The ACA’s emphasis on coordinated, preventive care is something that will not end if the law is struck down in the Supreme Court ruling. While law accelerated formation of ACOs, leaders in healthcare are also moving full speed ahead. The CMS innovation center launched a second initiative of 27 new ACOS in early April. Meanwhile, new commercial ACOs are announced each week. The signals are clear that ACOS are moving forward on many fronts. Throughout the country, the Pioneer ACOs have become a model for the future of comprehensive patient care.
Skeptics say that ACOs sound too much like 1980s-style managed care that fueled widespread reports of skimping on care or that the Supreme Court’s ruling on the ACA will have a negative impact on ACOs. But the landscape has changed entirely. We now have information technology and incentives to ensure that appropriate care is provided, the ability to measure aspects of quality across providers, and ways to measure patient experience and outcomes. And, with federal officials projecting that the 32 Pioneer ACOs will save up to $1.1 billion over five years, the country can’t afford to ignore the benefits of the ACO model.

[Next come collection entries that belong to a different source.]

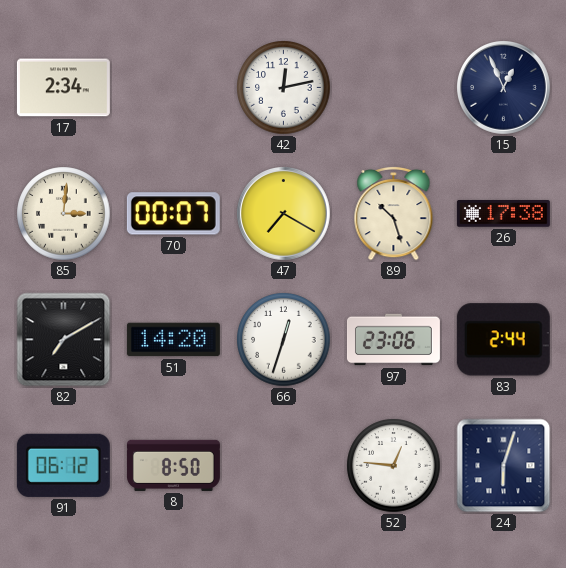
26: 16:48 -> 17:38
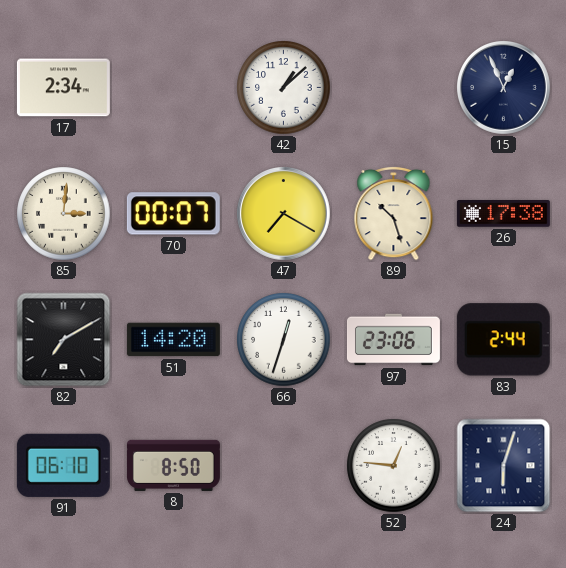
42: 12:13 -> 1:08
91: 06:12 -> 06:10
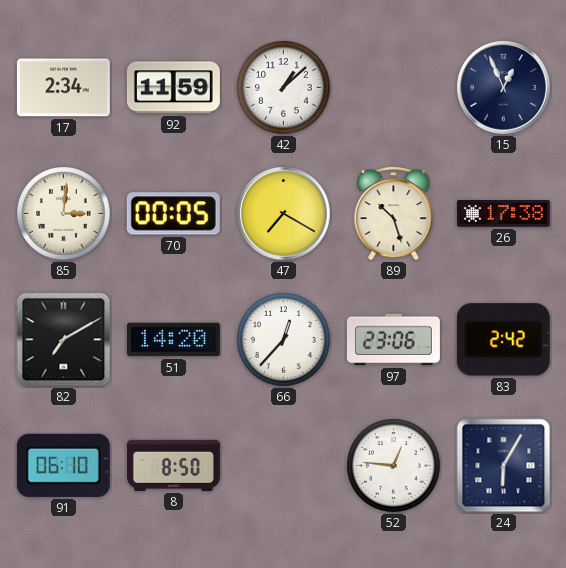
92: none -> 11:59
70: 00:07 -> 00:05
66: 12:33 -> 12:37
83: 2:44 -> 2:42
24: 6:03 -> 6:05
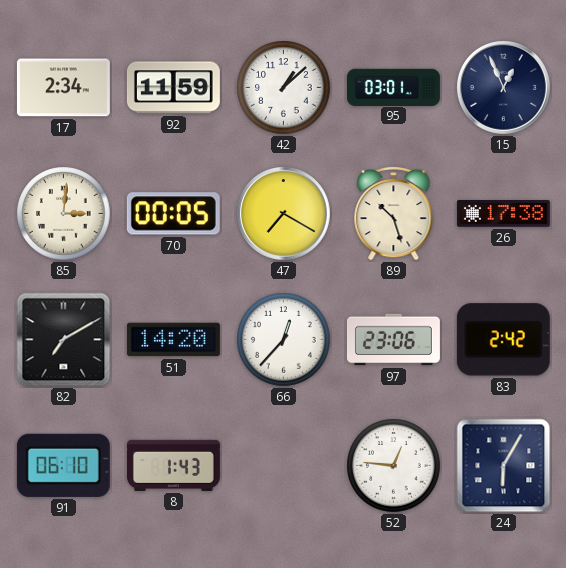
95: none -> 03:01
8: 8:50 -> 1:43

The ACO concept is filled with possibilities. Experience and new technologies are moving us along a sensible path of coordinated, patient-centered care – one that rewards accountability, quality and a shared interest in keeping patients healthy.
Regardless of the Supreme Court decision, ACOs are here to stay.
Dr. Lindsey is president and CEO of Atrius Health, an alliance of six community-based medical groups in Massachusetts and its largest affiliate, Harvard Vanguard Medical Associates.